[Work item] Please write out each entry exactly as it appears.

[Recorded information]
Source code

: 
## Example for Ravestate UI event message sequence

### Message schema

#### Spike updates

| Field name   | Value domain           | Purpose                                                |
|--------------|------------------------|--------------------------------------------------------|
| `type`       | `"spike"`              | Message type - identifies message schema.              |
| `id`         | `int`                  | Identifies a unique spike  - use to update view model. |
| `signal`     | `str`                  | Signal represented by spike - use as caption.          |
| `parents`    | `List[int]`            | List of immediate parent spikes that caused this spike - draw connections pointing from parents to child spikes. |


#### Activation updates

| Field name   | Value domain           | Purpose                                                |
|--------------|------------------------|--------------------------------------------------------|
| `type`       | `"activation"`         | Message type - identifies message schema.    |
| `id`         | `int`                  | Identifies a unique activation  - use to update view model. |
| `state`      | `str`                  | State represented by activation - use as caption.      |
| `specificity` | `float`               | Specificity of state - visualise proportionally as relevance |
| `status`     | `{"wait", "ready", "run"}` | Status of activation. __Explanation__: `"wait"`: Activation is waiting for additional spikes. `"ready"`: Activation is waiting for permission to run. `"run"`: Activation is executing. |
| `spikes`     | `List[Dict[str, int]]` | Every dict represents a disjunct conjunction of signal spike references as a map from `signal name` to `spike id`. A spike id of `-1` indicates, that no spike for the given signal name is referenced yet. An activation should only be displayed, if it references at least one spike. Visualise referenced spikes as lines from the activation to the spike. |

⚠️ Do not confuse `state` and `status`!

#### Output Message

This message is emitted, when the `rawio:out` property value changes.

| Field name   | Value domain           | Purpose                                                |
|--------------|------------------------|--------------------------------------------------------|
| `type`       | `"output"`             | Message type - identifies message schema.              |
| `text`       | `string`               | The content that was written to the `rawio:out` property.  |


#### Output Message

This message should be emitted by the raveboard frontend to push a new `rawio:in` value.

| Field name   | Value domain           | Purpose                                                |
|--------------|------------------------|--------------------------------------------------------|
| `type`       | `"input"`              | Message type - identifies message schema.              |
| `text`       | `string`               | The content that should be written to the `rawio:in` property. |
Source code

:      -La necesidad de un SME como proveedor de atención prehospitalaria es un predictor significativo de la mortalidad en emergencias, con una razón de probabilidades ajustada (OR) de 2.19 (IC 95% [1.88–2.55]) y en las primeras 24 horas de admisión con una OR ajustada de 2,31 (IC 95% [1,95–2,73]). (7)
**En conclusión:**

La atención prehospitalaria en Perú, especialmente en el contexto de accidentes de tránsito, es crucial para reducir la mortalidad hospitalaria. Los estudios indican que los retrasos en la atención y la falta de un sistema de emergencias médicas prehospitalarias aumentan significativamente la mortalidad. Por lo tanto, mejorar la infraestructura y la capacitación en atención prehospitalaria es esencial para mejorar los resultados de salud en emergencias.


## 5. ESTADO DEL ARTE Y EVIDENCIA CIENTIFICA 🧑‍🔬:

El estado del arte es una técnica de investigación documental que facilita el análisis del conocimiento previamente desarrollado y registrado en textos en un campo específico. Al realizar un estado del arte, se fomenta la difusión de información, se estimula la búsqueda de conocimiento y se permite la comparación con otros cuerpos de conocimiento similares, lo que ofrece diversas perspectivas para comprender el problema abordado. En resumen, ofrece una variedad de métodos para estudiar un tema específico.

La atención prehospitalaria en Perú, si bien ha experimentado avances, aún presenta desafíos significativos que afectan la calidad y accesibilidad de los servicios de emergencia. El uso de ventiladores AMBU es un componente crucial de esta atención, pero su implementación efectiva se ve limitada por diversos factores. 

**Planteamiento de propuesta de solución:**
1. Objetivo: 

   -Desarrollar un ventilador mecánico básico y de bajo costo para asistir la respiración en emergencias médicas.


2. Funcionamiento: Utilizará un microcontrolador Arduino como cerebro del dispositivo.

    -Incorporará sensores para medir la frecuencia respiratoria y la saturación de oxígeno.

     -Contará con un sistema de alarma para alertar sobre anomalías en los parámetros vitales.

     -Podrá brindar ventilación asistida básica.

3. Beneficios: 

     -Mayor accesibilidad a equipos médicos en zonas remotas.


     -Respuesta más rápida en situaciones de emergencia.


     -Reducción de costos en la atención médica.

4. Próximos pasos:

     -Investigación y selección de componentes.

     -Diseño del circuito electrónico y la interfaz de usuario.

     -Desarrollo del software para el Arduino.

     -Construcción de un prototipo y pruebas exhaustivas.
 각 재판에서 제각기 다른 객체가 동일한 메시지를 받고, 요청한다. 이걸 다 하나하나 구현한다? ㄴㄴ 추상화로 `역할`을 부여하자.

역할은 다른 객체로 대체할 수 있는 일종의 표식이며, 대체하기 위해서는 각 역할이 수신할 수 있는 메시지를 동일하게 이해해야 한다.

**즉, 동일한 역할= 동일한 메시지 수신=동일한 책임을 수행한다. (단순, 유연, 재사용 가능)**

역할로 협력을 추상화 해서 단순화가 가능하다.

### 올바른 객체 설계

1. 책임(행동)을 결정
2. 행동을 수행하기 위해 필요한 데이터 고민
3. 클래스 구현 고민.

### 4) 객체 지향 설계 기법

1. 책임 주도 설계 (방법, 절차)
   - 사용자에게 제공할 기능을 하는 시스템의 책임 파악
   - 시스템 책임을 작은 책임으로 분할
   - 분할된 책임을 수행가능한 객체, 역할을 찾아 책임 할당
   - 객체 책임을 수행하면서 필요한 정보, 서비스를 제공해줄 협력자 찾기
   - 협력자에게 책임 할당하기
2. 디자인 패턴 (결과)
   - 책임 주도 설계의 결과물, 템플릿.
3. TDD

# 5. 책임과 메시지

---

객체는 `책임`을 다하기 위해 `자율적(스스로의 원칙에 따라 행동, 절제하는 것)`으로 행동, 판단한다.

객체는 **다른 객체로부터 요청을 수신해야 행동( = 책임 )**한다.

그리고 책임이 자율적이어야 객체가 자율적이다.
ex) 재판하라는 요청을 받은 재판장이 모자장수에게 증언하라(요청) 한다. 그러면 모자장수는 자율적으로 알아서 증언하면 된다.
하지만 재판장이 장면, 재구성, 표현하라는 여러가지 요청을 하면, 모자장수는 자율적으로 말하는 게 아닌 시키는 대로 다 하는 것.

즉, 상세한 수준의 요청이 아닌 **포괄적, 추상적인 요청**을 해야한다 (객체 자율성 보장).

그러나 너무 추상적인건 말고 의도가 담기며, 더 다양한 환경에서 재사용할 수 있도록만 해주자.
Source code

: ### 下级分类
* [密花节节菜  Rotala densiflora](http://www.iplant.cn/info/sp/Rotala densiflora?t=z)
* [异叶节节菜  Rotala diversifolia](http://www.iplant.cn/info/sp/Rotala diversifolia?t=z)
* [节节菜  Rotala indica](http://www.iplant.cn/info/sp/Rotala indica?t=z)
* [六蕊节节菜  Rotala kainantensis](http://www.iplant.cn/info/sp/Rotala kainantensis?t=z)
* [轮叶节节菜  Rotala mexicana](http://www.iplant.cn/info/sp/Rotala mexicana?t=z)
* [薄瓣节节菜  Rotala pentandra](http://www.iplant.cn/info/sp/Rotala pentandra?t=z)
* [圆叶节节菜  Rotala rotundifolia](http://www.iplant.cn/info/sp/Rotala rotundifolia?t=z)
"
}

[Reply to the exercise]
Source code

: 
## Example for Ravestate UI event message sequence

### Message schema

#### Spike updates

| Field name   | Value domain           | Purpose                                                |
|--------------|------------------------|--------------------------------------------------------|
| `type`       | `"spike"`              | Message type - identifies message schema.              |
| `id`         | `int`                  | Identifies a unique spike  - use to update view model. |
| `signal`     | `str`                  | Signal represented by spike - use as caption.          |
| `parents`    | `List[int]`            | List of immediate parent spikes that caused this spike - draw connections pointing from parents to child spikes. |


#### Activation updates

| Field name   | Value domain           | Purpose                                                |
|--------------|------------------------|--------------------------------------------------------|
| `type`       | `"activation"`         | Message type - identifies message schema.    |
| `id`         | `int`                  | Identifies a unique activation  - use to update view model. |
| `state`      | `str`                  | State represented by activation - use as caption.      |
| `specificity` | `float`               | Specificity of state - visualise proportionally as relevance |
| `status`     | `{"wait", "ready", "run"}` | Status of activation. __Explanation__: `"wait"`: Activation is waiting for additional spikes. `"ready"`: Activation is waiting for permission to run. `"run"`: Activation is executing. |
| `spikes`     | `List[Dict[str, int]]` | Every dict represents a disjunct conjunction of signal spike references as a map from `signal name` to `spike id`. A spike id of `-1` indicates, that no spike for the given signal name is referenced yet. An activation should only be displayed, if it references at least one spike. Visualise referenced spikes as lines from the activation to the spike. |

⚠️ Do not confuse `state` and `status`!

#### Output Message

This message is emitted, when the `rawio:out` property value changes.

| Field name   | Value domain           | Purpose                                                |
|--------------|------------------------|--------------------------------------------------------|
| `type`       | `"output"`             | Message type - identifies message schema.              |
| `text`       | `string`               | The content that was written to the `rawio:out` property.  |


#### Output Message

This message should be emitted by the raveboard frontend to push a new `rawio:in` value.

| Field name   | Value domain           | Purpose                                                |
|--------------|------------------------|--------------------------------------------------------|
| `type`       | `"input"`              | Message type - identifies message schema.              |
| `text`       | `string`               | The content that should be written to the `rawio:in` property. |
Source code

:      -La necesidad de un SME como proveedor de atención prehospitalaria es un predictor significativo de la mortalidad en emergencias, con una razón de probabilidades ajustada (OR) de 2.19 (IC 95% [1.88–2.55]) y en las primeras 24 horas de admisión con una OR ajustada de 2,31 (IC 95% [1,95–2,73]). (7)
**En conclusión:**

La atención prehospitalaria en Perú, especialmente en el contexto de accidentes de tránsito, es crucial para reducir la mortalidad hospitalaria. Los estudios indican que los retrasos en la atención y la falta de un sistema de emergencias médicas prehospitalarias aumentan significativamente la mortalidad. Por lo tanto, mejorar la infraestructura y la capacitación en atención prehospitalaria es esencial para mejorar los resultados de salud en emergencias.


## 5. ESTADO DEL ARTE Y EVIDENCIA CIENTIFICA 🧑‍🔬:

El estado del arte es una técnica de investigación documental que facilita el análisis del conocimiento previamente desarrollado y registrado en textos en un campo específico. Al realizar un estado del arte, se fomenta la difusión de información, se estimula la búsqueda de conocimiento y se permite la comparación con otros cuerpos de conocimiento similares, lo que ofrece diversas perspectivas para comprender el problema abordado. En resumen, ofrece una variedad de métodos para estudiar un tema específico.

La atención prehospitalaria en Perú, si bien ha experimentado avances, aún presenta desafíos significativos que afectan la calidad y accesibilidad de los servicios de emergencia. El uso de ventiladores AMBU es un componente crucial de esta atención, pero su implementación efectiva se ve limitada por diversos factores. 

**Planteamiento de propuesta de solución:**
1. Objetivo: 

   -Desarrollar un ventilador mecánico básico y de bajo costo para asistir la respiración en emergencias médicas.


2. Funcionamiento: Utilizará un microcontrolador Arduino como cerebro del dispositivo.

    -Incorporará sensores para medir la frecuencia respiratoria y la saturación de oxígeno.

     -Contará con un sistema de alarma para alertar sobre anomalías en los parámetros vitales.

     -Podrá brindar ventilación asistida básica.

3. Beneficios: 

     -Mayor accesibilidad a equipos médicos en zonas remotas.


     -Respuesta más rápida en situaciones de emergencia.


     -Reducción de costos en la atención médica.

4. Próximos pasos:

     -Investigación y selección de componentes.

     -Diseño del circuito electrónico y la interfaz de usuario.

     -Desarrollo del software para el Arduino.

     -Construcción de un prototipo y pruebas exhaustivas.
 각 재판에서 제각기 다른 객체가 동일한 메시지를 받고, 요청한다. 이걸 다 하나하나 구현한다? ㄴㄴ 추상화로 `역할`을 부여하자.

역할은 다른 객체로 대체할 수 있는 일종의 표식이며, 대체하기 위해서는 각 역할이 수신할 수 있는 메시지를 동일하게 이해해야 한다.

**즉, 동일한 역할= 동일한 메시지 수신=동일한 책임을 수행한다. (단순, 유연, 재사용 가능)**

역할로 협력을 추상화 해서 단순화가 가능하다.

### 올바른 객체 설계

1. 책임(행동)을 결정
2. 행동을 수행하기 위해 필요한 데이터 고민
3. 클래스 구현 고민.

### 4) 객체 지향 설계 기법

1. 책임 주도 설계 (방법, 절차)
   - 사용자에게 제공할 기능을 하는 시스템의 책임 파악
   - 시스템 책임을 작은 책임으로 분할
   - 분할된 책임을 수행가능한 객체, 역할을 찾아 책임 할당
   - 객체 책임을 수행하면서 필요한 정보, 서비스를 제공해줄 협력자 찾기
   - 협력자에게 책임 할당하기
2. 디자인 패턴 (결과)
   - 책임 주도 설계의 결과물, 템플릿.
3. TDD

# 5. 책임과 메시지

---

객체는 `책임`을 다하기 위해 `자율적(스스로의 원칙에 따라 행동, 절제하는 것)`으로 행동, 판단한다.

객체는 **다른 객체로부터 요청을 수신해야 행동( = 책임 )**한다.

그리고 책임이 자율적이어야 객체가 자율적이다.
ex) 재판하라는 요청을 받은 재판장이 모자장수에게 증언하라(요청) 한다. 그러면 모자장수는 자율적으로 알아서 증언하면 된다.
하지만 재판장이 장면, 재구성, 표현하라는 여러가지 요청을 하면, 모자장수는 자율적으로 말하는 게 아닌 시키는 대로 다 하는 것.

즉, 상세한 수준의 요청이 아닌 **포괄적, 추상적인 요청**을 해야한다 (객체 자율성 보장).

그러나 너무 추상적인건 말고 의도가 담기며, 더 다양한 환경에서 재사용할 수 있도록만 해주자.
Source code

: ### 下级分类
* [密花节节菜  Rotala densiflora](http://www.iplant.cn/info/sp/Rotala densiflora?t=z)
* [异叶节节菜  Rotala diversifolia](http://www.iplant.cn/info/sp/Rotala diversifolia?t=z)
* [节节菜  Rotala indica](http://www.iplant.cn/info/sp/Rotala indica?t=z)
* [六蕊节节菜  Rotala kainantensis](http://www.iplant.cn/info/sp/Rotala kainantensis?t=z)
* [轮叶节节菜  Rotala mexicana](http://www.iplant.cn/info/sp/Rotala mexicana?t=z)
* [薄瓣节节菜  Rotala pentandra](http://www.iplant.cn/info/sp/Rotala pentandra?t=z)
* [圆叶节节菜  Rotala rotundifolia](http://www.iplant.cn/info/sp/Rotala rotundifolia?t=z)
"
}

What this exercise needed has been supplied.